Nokia 3.4 review

Low price. Long battery Life. One big problem.

Nokia 3.4
(Image: © TechRadar)

TechRadar Verdict

The Nokia 3.4 is a cheap phone with a battery that should last two days for many, along with clean software and the promise of updates. But limited RAM makes it run slower than we’d like, and as such it's hard to fully recommend even at its low price.

Pros

  • +

    Long battery life

  • +

    Low price

  • +

    Clean Android One software

Cons

  • -

    Poor performance

  • -

    Weak speaker

  • -

    Mediocre cameras

Why you can trust TechRadar We spend hours testing every product or service we review, so you can be sure you’re buying the best. Find out more about how we test.

Two-minute review

The Nokia 3.4 is a low-cost phone sure to appeal to those looking for something they can buy outright without spending a fortune.

First impressions are good. Sure, it feels a bit cheap, but the screen is perfectly solid and the Android One interface has a clean look similar to what you’d see with the Google Pixel 4a.

ABOUT THIS TASK → Retype a passage of the Nokia 3.4 review with no changes, beginning at the words "Why you can" and stopping after the words "spending a fortune.". The lines that follow were taken from a separate source, not from this review.

PROVIDED RECORDS →
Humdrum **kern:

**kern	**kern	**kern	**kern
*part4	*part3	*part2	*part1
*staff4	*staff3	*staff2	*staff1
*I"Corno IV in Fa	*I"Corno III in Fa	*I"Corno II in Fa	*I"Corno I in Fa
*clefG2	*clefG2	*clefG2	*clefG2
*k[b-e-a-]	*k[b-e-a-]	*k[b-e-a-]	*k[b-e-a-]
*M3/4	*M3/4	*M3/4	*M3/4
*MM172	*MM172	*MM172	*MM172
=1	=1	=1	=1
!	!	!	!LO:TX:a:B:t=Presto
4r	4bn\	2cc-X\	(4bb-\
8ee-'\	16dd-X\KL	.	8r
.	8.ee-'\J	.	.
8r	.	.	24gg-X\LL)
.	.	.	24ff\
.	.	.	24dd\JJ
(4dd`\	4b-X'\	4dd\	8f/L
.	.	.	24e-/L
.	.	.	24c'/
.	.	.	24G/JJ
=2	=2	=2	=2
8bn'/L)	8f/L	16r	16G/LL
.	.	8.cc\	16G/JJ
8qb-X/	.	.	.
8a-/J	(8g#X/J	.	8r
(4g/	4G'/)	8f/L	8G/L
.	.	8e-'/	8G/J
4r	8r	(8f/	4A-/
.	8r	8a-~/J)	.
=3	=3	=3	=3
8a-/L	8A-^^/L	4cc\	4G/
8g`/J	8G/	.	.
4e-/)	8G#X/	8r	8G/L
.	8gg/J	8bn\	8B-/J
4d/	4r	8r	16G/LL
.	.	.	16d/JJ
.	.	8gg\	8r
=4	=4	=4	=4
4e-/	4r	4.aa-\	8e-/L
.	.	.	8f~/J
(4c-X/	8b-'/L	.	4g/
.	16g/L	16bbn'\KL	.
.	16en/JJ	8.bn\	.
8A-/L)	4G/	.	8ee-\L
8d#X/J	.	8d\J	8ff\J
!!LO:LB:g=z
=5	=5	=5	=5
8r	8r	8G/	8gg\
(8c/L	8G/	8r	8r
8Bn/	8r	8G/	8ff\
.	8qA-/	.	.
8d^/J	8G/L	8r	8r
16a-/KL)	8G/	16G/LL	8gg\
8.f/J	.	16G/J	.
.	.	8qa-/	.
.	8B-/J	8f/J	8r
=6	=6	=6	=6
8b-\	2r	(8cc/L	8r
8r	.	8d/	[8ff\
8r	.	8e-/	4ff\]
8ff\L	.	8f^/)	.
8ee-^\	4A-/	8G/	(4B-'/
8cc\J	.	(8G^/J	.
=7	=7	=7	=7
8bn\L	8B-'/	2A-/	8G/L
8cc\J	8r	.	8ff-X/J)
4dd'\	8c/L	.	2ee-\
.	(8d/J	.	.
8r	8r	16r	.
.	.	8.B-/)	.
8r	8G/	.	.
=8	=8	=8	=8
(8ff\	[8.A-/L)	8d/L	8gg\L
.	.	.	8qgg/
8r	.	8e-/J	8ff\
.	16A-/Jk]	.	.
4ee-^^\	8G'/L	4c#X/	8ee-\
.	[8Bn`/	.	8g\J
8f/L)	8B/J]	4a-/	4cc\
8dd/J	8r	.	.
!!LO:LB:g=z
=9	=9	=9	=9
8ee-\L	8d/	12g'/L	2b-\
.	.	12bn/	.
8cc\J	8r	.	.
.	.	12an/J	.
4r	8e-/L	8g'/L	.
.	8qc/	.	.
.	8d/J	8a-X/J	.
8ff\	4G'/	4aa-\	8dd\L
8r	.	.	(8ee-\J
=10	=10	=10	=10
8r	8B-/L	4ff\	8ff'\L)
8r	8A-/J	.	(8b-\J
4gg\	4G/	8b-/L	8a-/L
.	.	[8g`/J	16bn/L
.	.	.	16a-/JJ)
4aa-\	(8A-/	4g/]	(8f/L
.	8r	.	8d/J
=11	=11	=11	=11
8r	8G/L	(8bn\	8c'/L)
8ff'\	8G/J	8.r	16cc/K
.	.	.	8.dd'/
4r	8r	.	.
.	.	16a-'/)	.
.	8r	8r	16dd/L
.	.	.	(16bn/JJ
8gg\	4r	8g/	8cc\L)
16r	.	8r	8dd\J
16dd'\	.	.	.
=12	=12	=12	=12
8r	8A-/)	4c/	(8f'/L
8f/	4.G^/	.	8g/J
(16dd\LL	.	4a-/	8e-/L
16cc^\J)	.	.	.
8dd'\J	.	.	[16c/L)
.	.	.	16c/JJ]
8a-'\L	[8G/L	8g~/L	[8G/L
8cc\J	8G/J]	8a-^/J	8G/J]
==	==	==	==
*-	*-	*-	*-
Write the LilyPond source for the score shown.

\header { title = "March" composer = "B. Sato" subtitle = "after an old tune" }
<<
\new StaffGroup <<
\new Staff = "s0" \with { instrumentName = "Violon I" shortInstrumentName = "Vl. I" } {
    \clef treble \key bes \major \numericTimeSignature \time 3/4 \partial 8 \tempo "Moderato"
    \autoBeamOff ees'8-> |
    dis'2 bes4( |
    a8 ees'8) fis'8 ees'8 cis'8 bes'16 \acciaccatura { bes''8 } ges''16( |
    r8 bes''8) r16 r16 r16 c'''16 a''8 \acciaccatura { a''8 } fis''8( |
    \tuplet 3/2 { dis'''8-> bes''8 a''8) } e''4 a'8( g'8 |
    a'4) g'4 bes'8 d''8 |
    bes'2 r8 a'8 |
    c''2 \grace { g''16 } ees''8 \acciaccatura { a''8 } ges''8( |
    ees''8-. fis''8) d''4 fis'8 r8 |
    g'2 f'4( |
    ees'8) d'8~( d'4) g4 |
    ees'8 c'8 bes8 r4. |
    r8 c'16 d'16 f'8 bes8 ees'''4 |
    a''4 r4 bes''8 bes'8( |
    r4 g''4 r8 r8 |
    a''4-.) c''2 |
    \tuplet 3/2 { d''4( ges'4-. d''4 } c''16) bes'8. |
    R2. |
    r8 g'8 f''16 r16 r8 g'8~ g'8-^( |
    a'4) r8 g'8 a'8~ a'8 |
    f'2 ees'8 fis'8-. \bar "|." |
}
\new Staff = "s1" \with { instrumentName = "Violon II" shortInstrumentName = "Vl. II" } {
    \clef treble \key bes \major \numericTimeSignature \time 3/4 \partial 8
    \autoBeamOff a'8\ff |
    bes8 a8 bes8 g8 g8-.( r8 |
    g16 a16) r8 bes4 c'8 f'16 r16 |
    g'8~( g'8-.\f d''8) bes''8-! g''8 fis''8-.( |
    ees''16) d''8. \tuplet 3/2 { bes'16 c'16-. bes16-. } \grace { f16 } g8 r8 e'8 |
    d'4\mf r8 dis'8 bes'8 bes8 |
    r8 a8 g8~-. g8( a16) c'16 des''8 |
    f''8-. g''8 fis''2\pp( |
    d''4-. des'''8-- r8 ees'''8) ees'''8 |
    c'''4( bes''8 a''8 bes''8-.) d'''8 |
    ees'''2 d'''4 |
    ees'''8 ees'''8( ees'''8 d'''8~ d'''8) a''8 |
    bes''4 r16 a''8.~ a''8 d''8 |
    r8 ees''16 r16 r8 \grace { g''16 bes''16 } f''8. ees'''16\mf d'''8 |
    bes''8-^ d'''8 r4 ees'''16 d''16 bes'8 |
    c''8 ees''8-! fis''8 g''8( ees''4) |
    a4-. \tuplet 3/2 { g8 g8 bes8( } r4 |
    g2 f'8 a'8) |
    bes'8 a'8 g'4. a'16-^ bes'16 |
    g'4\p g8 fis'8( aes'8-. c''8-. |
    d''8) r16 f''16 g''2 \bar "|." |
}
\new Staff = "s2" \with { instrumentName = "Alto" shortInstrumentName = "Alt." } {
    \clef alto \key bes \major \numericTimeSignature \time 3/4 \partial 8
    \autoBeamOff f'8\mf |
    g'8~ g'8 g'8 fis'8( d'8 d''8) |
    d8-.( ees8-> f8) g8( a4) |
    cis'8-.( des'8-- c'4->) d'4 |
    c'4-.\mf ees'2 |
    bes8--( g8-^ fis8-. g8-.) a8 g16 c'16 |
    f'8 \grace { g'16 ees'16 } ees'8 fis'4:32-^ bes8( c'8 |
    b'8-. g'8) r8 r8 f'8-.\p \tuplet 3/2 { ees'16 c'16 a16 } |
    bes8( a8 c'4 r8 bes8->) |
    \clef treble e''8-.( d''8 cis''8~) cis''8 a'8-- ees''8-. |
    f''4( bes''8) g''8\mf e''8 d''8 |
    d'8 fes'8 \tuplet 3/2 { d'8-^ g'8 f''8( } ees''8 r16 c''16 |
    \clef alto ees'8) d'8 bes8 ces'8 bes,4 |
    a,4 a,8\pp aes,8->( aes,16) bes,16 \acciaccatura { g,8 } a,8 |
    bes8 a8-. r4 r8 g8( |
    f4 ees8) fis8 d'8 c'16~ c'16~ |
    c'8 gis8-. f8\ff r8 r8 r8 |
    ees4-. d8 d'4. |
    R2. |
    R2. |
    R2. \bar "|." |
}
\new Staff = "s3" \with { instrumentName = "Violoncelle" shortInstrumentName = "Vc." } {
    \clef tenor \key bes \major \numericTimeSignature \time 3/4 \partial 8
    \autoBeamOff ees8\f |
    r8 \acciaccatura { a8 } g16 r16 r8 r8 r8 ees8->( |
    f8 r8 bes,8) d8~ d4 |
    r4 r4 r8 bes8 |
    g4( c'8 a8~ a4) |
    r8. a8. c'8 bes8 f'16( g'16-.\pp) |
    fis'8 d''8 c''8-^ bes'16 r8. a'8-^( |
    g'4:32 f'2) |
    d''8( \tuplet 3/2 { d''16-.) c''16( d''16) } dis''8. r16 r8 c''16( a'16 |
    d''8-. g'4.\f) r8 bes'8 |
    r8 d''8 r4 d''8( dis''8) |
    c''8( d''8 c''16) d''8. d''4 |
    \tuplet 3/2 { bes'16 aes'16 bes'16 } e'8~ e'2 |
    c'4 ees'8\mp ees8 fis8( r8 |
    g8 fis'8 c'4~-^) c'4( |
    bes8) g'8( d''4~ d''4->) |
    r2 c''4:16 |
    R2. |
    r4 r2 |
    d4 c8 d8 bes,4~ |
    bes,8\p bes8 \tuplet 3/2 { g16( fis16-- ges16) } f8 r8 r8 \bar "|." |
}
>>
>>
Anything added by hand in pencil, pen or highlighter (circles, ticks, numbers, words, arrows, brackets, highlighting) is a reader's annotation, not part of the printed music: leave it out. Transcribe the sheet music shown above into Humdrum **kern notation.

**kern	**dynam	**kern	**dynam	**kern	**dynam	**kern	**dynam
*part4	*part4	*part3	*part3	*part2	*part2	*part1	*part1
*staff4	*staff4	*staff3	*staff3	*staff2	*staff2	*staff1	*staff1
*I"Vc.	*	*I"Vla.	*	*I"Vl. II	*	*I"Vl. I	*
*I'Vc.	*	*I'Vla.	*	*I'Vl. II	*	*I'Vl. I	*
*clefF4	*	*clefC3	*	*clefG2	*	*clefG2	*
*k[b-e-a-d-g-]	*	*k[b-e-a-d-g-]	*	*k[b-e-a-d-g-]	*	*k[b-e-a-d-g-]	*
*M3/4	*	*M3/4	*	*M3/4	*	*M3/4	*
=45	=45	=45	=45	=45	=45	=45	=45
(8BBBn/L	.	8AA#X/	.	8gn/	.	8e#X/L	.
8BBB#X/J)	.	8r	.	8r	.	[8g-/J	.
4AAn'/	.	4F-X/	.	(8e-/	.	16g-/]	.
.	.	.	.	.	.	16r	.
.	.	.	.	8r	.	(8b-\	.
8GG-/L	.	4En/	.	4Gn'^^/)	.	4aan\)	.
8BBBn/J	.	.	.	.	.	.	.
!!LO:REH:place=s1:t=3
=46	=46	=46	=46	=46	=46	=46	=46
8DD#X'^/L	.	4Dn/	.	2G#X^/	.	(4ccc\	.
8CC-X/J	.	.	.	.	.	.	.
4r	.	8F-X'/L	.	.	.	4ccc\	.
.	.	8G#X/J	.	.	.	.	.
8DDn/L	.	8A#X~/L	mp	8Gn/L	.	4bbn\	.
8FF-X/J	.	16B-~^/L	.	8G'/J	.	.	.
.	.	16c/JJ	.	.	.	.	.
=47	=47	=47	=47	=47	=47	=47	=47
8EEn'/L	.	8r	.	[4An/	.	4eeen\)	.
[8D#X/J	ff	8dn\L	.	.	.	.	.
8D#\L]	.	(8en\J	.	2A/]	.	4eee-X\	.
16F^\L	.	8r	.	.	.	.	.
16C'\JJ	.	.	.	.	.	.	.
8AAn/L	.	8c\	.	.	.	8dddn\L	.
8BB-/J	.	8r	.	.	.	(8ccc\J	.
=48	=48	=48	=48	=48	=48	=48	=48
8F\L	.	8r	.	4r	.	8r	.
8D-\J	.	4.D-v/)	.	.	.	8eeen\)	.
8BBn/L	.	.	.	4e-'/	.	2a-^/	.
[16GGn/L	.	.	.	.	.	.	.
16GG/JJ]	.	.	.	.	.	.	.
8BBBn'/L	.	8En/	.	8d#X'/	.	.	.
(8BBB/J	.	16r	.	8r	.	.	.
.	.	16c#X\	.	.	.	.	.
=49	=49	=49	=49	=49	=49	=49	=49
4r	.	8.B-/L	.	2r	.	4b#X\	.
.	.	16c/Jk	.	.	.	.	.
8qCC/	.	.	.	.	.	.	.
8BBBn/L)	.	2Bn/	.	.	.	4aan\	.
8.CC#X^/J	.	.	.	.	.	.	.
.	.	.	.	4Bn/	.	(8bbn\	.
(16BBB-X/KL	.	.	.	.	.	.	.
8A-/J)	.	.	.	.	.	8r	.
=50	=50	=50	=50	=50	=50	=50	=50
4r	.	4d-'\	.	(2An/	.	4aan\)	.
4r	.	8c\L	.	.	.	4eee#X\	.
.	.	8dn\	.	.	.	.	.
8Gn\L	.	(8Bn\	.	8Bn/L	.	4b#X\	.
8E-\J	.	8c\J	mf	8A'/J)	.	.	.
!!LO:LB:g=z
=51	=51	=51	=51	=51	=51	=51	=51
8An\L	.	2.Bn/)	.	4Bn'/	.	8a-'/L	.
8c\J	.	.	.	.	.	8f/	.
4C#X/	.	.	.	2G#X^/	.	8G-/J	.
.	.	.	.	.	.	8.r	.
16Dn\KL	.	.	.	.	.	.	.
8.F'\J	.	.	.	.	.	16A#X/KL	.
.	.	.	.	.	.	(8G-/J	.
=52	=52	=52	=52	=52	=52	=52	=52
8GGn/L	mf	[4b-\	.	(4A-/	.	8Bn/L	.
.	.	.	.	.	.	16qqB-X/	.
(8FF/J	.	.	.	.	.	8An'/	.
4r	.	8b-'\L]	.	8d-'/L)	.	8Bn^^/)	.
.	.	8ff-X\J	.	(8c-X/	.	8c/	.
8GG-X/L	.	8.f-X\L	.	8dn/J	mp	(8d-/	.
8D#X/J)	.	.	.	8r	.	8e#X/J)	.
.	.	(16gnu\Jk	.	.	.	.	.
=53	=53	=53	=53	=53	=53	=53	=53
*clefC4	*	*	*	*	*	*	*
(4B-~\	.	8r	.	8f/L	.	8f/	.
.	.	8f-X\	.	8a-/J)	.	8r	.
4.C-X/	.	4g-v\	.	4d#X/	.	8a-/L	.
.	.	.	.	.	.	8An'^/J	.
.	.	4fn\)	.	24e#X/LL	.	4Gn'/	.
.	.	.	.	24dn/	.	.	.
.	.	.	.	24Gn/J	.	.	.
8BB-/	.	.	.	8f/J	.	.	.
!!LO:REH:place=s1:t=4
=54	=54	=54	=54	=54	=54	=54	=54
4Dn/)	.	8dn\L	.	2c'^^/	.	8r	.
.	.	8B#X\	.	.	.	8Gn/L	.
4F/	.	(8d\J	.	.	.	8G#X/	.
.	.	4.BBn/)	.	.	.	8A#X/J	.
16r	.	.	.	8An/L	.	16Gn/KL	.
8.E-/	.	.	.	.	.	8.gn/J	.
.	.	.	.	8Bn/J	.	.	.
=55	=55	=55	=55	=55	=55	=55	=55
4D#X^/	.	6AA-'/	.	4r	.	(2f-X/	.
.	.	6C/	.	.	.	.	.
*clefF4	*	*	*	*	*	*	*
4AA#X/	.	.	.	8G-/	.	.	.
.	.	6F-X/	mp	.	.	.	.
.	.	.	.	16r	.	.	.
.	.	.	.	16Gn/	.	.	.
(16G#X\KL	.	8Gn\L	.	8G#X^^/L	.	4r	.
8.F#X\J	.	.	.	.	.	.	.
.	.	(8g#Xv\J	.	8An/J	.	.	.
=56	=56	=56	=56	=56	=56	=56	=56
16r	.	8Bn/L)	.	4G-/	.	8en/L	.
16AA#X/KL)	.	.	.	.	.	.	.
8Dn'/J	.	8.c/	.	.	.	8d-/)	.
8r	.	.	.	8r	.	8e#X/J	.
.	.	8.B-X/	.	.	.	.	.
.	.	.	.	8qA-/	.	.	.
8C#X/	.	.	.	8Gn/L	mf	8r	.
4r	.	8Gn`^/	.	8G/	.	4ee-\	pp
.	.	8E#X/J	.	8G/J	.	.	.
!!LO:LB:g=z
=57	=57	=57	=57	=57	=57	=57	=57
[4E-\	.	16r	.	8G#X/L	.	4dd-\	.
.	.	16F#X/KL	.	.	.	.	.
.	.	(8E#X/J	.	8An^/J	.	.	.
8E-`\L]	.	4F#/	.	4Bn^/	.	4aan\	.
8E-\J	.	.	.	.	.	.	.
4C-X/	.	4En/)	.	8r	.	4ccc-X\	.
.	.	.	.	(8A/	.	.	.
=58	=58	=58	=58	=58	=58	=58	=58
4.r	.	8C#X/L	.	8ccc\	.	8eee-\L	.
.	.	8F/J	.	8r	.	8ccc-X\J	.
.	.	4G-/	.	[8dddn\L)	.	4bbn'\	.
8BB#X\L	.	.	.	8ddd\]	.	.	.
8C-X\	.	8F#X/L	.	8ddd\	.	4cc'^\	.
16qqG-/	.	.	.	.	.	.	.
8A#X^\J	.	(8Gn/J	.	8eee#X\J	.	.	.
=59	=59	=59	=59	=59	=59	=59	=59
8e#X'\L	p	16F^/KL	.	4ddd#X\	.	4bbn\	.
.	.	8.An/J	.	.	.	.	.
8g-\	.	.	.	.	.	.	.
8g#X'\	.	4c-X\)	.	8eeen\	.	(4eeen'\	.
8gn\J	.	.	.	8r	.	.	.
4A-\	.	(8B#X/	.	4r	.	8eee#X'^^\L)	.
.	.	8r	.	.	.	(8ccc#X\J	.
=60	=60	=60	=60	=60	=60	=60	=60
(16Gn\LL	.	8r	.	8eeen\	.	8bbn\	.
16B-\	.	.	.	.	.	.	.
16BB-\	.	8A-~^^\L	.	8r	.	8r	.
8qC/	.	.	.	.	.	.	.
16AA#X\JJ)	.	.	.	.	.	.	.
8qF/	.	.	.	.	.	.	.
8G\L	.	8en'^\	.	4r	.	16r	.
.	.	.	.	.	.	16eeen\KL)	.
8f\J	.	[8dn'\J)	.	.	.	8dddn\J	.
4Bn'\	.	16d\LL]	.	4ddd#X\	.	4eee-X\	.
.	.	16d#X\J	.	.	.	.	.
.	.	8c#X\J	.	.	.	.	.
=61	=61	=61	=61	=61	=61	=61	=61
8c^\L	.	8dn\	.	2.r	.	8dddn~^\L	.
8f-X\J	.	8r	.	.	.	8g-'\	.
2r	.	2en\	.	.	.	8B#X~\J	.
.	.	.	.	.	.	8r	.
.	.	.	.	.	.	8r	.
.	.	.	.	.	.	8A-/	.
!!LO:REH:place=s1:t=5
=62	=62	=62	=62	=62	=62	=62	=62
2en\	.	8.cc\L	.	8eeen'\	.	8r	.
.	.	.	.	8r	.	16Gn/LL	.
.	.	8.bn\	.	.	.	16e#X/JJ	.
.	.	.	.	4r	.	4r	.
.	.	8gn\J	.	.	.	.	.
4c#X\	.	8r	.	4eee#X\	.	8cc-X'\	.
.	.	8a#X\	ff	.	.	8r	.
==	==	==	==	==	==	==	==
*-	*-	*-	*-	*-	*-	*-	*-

EXERCISE RESPONSE →
Why you can trust TechRadar We spend hours testing every product or service we review, so you can be sure you’re buying the best. Find out more about how we test.

Two-minute review

The Nokia 3.4 is a low-cost phone sure to appeal to those looking for something they can buy outright without spending a fortune.